## Recorded data
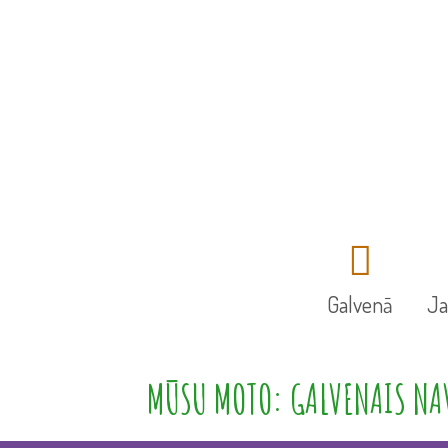
Galvenā
J
MŪSU MOTO: GALVENAIS NAV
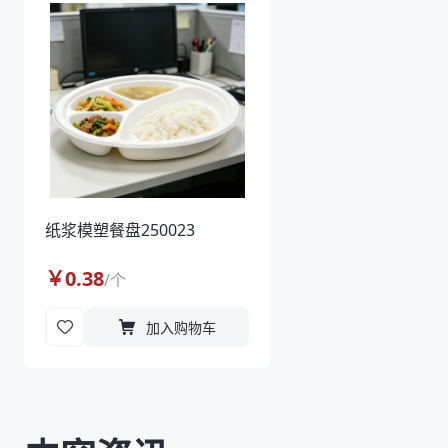
纸浆模塑餐盘250023
￥
0.38
/
个
加入购物车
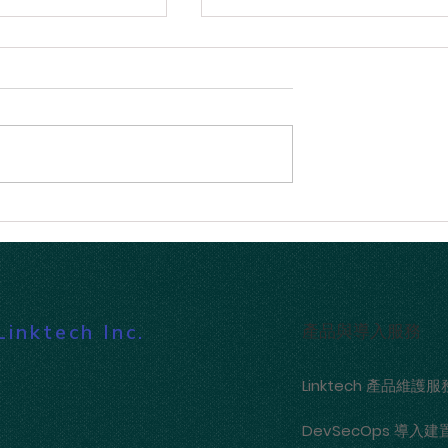
10.5 版本更新：AI 驅
Linktech 獨家專訪 Oobeya 
先級排序、更豐富
廠專家：突破軟體開發瓶頸
精準衡量 AI 工具的真實 ROI
ktech Inc.
產品與導入服務
Linktech 產品維護服
DevSecOps 導入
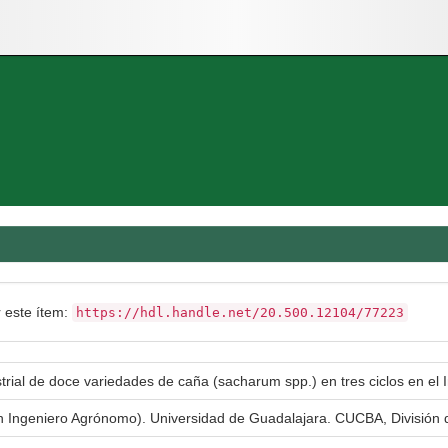
r este ítem:
https://hdl.handle.net/20.500.12104/77223
rial de doce variedades de caña (sacharum spp.) en tres ciclos en el I
en Ingeniero Agrónomo). Universidad de Guadalajara. CUCBA, División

## GOAL OF THE EXERCISE
Find the word "Linktech" in the records, and report each line that has it.

## RESPONSE TO THIS TASK
Linktech 獨家專訪 Oobeya 
Linktech 產品維護服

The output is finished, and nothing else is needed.